Extract, word for word, the entries from the line containing "Reading right to" up to and including the line containing "What is the greatest value displayed?". Leave the pictures out of your answer.

Segment Start: RAW DATA

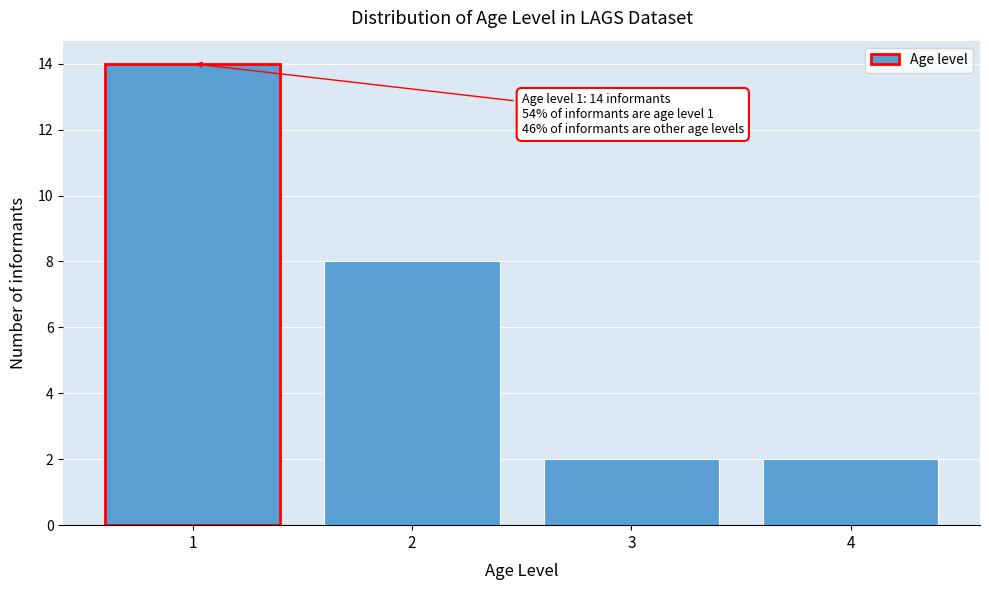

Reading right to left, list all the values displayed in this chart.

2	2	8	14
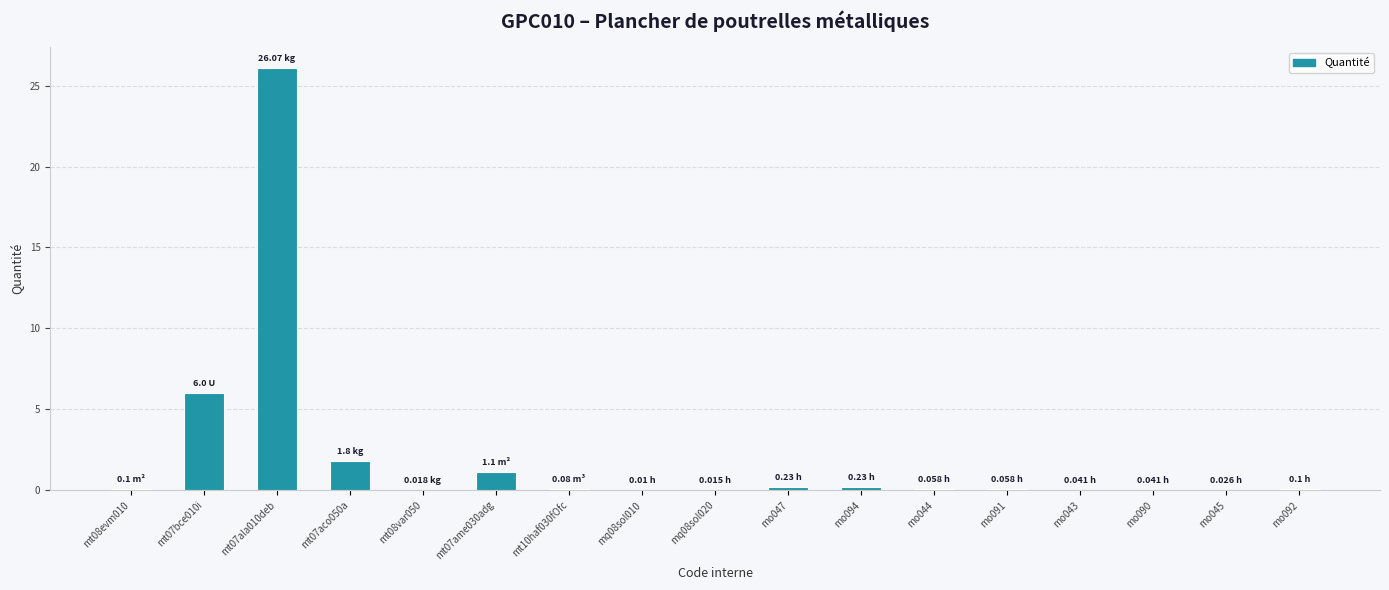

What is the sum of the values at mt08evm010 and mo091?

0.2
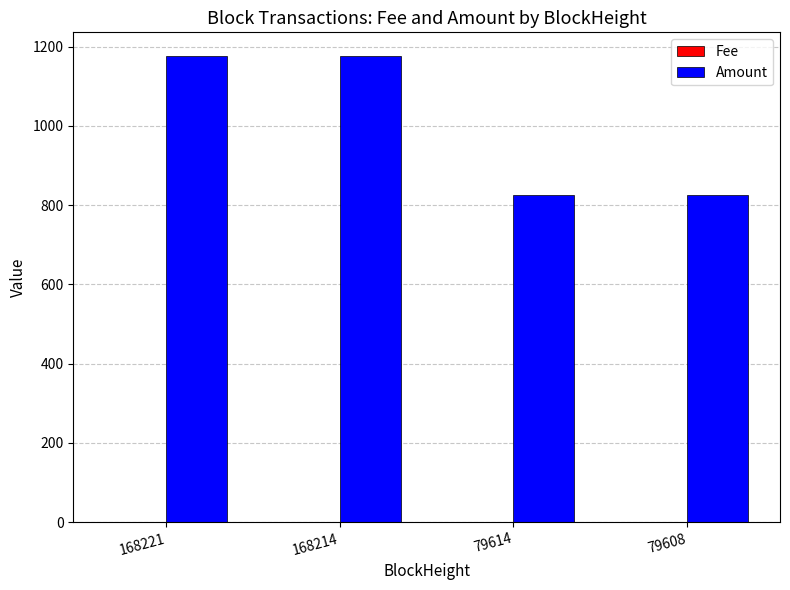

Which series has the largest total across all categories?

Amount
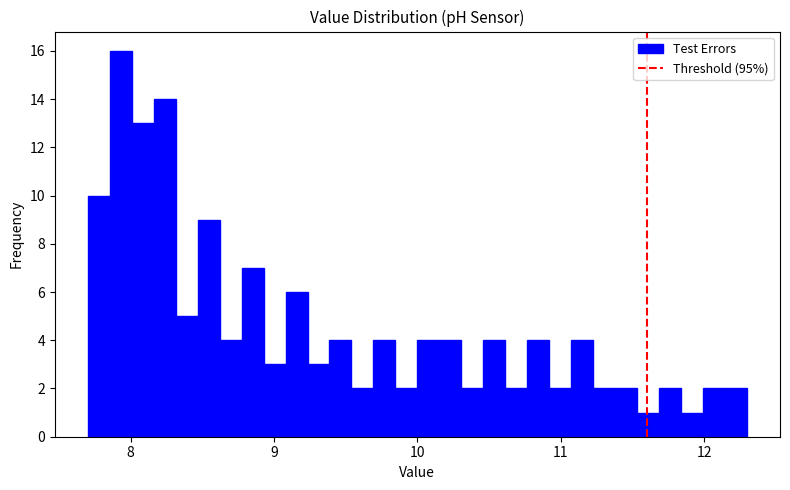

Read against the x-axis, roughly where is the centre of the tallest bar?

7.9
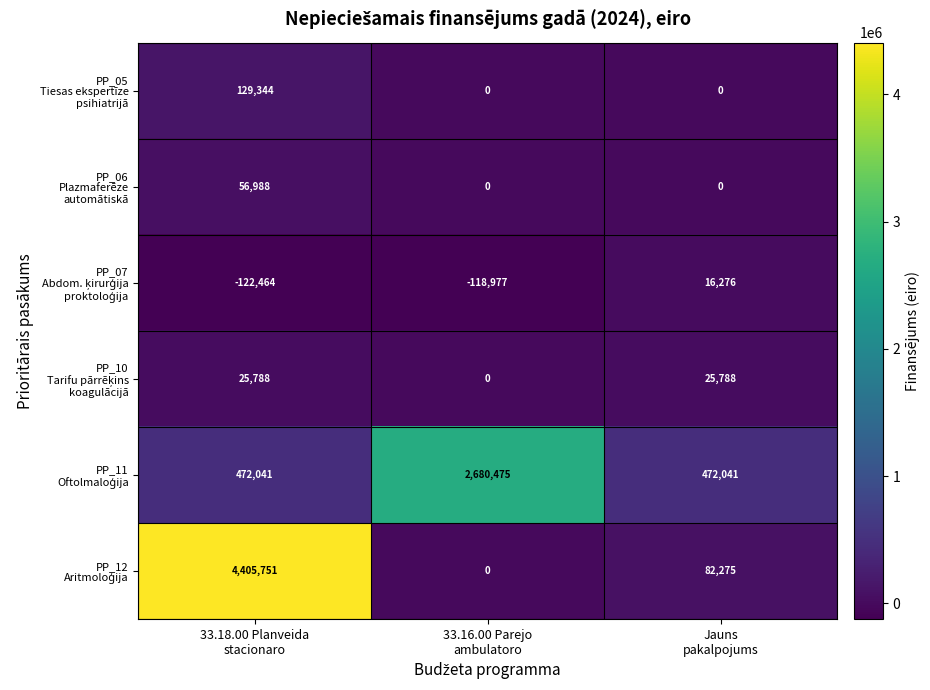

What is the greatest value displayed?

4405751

Segment End: RAW DATA
Segment Start: RAW DATA

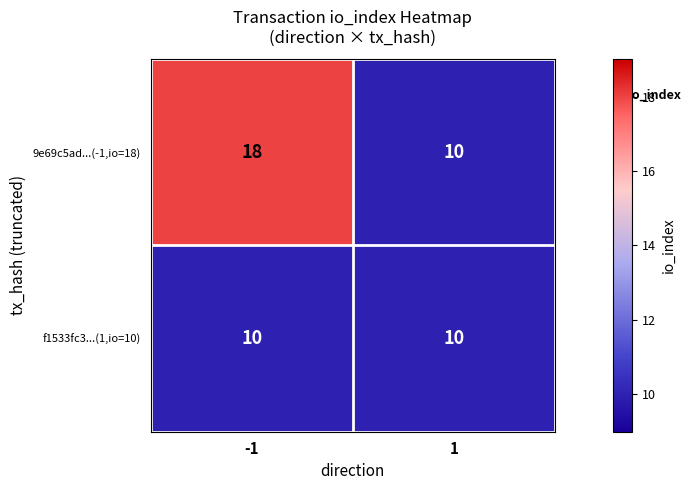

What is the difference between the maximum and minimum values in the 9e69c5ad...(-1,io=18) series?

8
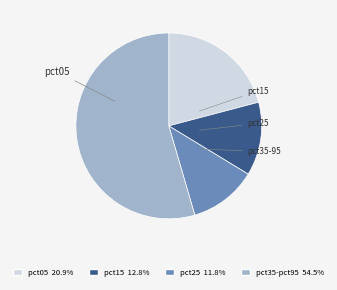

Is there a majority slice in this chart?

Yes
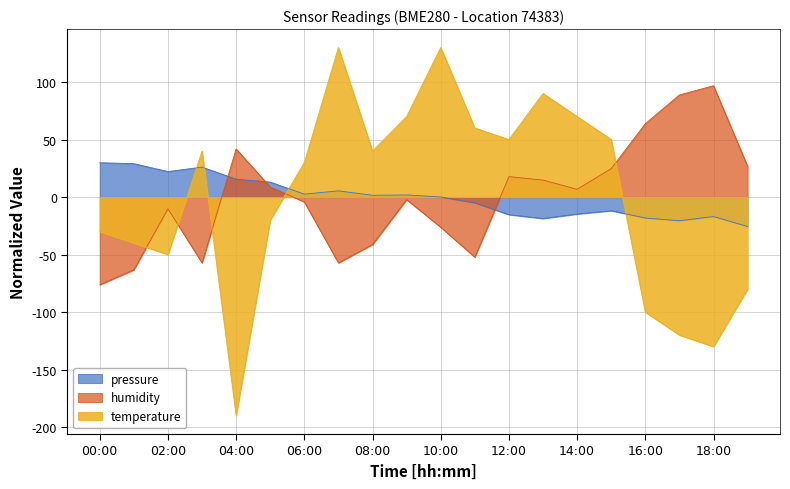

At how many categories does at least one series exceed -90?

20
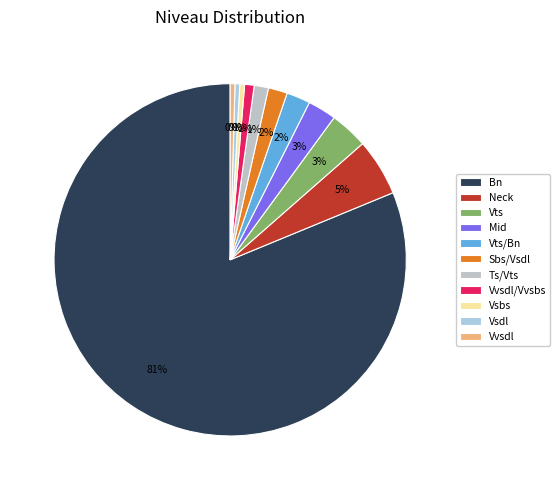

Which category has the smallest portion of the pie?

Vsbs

Segment End: RAW DATA
Segment Start: RAW DATA

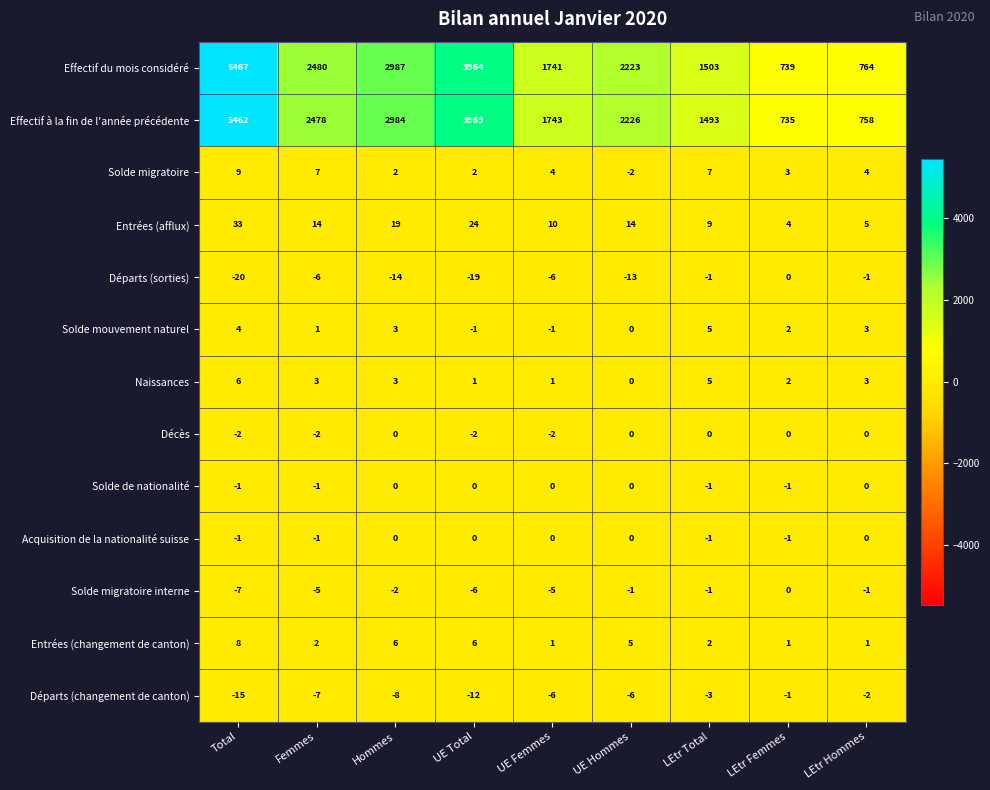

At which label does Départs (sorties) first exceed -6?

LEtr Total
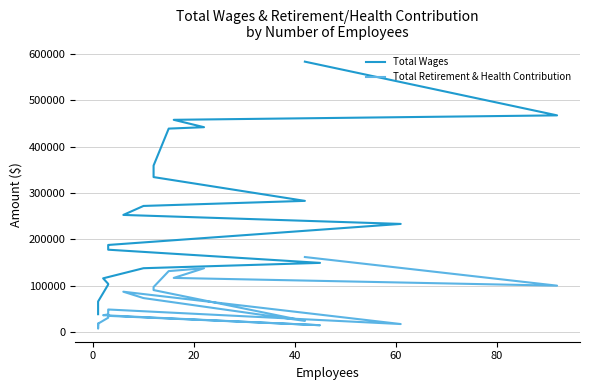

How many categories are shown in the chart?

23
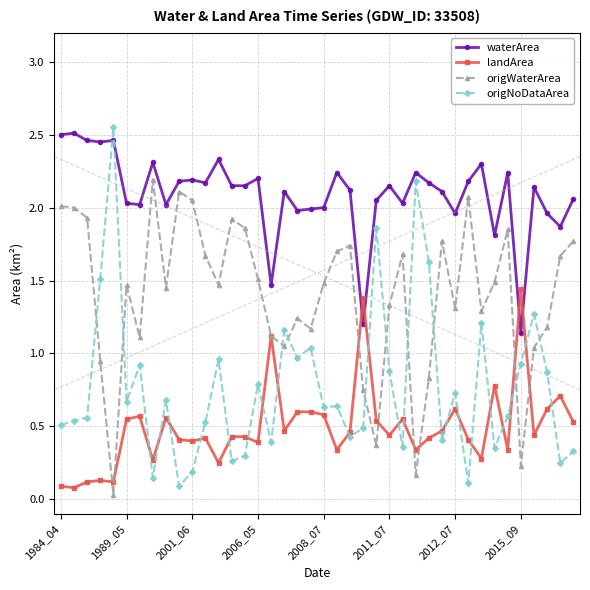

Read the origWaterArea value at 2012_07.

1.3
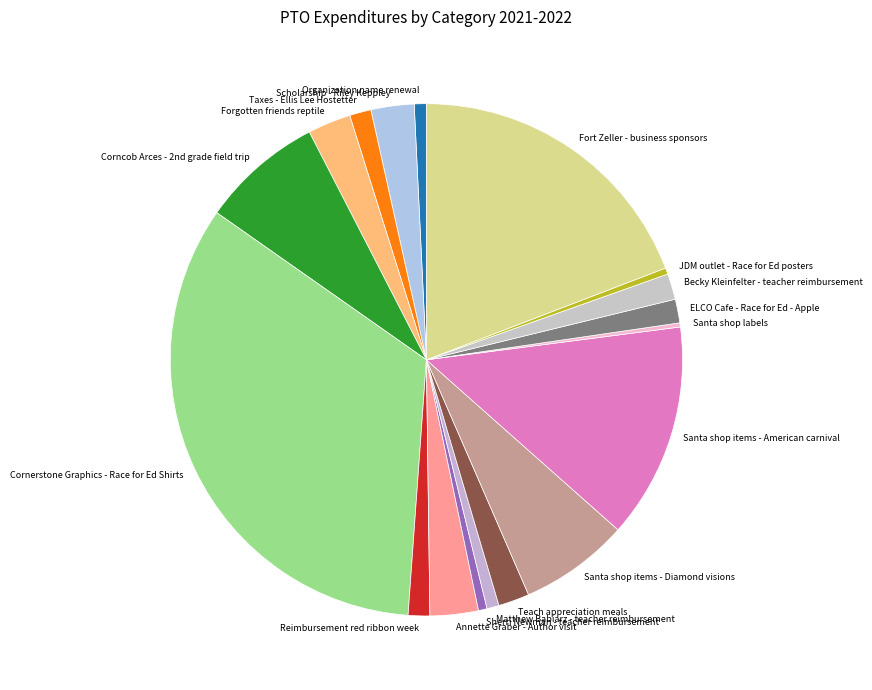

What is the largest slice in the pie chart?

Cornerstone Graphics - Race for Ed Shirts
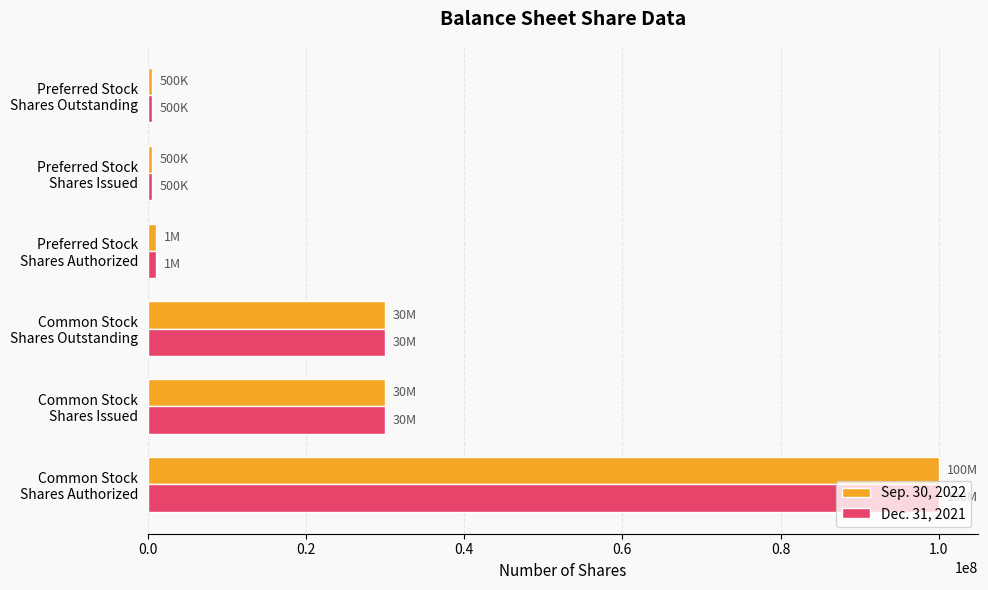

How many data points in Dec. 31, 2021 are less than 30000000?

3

Segment End: RAW DATA

### THE COMPLETED TASK:
Reading right to left, list all the values displayed in this chart.

2	2	8	14

What is the sum of the values at mt08evm010 and mo091?

0.2

Which series has the largest total across all categories?

Amount

Read against the x-axis, roughly where is the centre of the tallest bar?

7.9

What is the greatest value displayed?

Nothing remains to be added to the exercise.